== What you are asked to do ==
Starting at the top of the entries below, print each line exactly until the line with "image was made during a geological survey of" has been printed too.

===== Source material

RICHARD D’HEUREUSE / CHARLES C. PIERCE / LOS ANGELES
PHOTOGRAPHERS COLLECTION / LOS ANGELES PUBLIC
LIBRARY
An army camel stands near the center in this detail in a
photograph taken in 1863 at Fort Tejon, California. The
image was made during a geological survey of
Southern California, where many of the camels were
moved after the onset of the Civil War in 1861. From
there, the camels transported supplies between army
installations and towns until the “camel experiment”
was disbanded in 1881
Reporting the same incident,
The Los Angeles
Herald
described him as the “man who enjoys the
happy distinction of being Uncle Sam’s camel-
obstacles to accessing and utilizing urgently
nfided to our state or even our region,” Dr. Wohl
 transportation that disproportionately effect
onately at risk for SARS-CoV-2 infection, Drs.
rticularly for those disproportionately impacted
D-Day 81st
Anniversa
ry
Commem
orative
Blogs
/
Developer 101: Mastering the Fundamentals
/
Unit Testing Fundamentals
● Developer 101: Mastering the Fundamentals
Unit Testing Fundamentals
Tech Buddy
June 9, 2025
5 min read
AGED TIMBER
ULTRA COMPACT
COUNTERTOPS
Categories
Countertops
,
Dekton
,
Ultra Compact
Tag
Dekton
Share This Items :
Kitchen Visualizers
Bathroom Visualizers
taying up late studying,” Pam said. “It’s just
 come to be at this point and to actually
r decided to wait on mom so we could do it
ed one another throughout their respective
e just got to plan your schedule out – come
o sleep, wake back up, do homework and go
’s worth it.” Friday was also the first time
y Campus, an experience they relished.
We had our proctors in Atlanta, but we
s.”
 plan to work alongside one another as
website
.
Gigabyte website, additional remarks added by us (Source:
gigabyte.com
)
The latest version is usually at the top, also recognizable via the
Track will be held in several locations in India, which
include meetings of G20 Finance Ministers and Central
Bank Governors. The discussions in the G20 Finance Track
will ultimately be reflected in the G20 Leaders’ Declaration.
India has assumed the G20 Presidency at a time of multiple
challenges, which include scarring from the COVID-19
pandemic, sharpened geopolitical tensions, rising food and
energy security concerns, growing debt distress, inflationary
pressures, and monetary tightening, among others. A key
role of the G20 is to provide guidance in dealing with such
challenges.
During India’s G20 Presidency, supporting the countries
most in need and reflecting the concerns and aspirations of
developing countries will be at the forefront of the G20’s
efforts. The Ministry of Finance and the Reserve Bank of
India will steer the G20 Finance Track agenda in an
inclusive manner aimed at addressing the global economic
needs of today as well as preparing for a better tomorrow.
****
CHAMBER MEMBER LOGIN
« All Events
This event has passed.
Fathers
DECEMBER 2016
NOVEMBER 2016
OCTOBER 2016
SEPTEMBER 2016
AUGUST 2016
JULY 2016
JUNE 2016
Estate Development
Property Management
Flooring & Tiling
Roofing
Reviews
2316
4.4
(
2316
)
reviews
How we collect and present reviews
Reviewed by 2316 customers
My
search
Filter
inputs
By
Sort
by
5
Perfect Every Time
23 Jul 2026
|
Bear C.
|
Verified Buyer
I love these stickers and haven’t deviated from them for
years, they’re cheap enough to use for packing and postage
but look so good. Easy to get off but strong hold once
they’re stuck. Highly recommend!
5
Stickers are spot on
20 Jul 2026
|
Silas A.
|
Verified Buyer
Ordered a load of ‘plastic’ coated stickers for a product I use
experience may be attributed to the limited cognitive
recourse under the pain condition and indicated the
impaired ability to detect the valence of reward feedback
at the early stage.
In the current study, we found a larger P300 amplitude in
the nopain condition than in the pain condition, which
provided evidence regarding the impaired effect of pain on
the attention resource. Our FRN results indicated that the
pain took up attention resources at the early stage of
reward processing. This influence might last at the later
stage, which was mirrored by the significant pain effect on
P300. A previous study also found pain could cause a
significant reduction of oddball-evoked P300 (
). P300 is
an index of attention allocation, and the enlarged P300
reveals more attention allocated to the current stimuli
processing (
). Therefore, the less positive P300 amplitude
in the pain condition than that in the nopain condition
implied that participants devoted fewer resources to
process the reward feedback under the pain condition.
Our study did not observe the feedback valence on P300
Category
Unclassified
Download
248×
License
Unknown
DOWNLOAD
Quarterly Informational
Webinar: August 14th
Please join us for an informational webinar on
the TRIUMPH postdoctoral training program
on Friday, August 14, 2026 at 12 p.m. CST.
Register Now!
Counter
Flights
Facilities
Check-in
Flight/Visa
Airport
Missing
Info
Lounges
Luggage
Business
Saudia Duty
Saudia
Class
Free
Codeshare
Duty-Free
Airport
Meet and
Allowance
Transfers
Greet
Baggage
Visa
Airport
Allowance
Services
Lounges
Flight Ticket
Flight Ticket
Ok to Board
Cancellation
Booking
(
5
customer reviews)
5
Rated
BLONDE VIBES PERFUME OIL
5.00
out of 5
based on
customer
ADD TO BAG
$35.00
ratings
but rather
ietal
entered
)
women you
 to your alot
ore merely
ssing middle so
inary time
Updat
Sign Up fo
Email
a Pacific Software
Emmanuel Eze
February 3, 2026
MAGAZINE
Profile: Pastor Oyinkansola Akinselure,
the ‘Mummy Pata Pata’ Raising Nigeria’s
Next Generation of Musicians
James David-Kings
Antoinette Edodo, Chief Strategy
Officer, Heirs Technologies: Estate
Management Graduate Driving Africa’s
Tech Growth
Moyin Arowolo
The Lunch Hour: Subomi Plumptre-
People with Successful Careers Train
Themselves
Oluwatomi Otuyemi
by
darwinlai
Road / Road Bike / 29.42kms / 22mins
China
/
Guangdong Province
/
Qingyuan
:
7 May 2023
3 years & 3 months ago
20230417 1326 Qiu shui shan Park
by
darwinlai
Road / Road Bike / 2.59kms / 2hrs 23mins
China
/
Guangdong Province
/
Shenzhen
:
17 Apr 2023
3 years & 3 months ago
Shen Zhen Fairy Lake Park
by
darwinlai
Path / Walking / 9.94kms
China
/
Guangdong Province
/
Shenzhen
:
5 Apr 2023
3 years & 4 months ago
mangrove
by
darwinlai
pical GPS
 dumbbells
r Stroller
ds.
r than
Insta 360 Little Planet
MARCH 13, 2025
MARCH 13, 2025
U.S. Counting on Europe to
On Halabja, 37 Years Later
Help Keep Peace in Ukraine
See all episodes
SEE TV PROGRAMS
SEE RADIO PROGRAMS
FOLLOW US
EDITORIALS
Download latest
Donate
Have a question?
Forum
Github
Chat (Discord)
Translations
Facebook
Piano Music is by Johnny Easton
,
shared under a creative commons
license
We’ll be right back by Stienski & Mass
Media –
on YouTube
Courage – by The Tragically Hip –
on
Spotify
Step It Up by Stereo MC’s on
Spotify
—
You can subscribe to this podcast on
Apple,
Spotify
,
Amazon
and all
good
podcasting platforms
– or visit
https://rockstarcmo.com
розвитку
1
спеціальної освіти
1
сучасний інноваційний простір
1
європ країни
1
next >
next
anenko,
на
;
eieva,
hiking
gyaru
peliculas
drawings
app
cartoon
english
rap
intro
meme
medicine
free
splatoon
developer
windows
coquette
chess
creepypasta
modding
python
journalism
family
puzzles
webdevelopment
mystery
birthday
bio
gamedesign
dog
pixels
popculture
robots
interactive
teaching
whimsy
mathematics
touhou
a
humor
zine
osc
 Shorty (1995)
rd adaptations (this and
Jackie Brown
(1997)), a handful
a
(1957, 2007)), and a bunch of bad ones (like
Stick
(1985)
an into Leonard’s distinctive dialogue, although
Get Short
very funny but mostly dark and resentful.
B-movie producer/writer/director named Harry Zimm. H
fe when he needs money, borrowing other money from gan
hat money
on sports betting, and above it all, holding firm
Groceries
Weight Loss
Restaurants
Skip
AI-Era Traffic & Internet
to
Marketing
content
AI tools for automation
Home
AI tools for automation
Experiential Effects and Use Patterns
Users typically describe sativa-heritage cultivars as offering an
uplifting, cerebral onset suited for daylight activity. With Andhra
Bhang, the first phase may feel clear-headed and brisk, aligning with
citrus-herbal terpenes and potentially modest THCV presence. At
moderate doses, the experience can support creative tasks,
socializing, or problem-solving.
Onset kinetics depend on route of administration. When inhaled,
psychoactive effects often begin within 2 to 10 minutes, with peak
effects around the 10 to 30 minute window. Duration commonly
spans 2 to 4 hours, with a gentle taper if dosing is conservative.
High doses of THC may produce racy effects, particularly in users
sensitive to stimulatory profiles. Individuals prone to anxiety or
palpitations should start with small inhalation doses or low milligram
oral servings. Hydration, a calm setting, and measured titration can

==========

== Expected answer ==
RICHARD D’HEUREUSE / CHARLES C. PIERCE / LOS ANGELES
PHOTOGRAPHERS COLLECTION / LOS ANGELES PUBLIC
LIBRARY
An army camel stands near the center in this detail in a
photograph taken in 1863 at Fort Tejon, California. The
image was made during a geological survey of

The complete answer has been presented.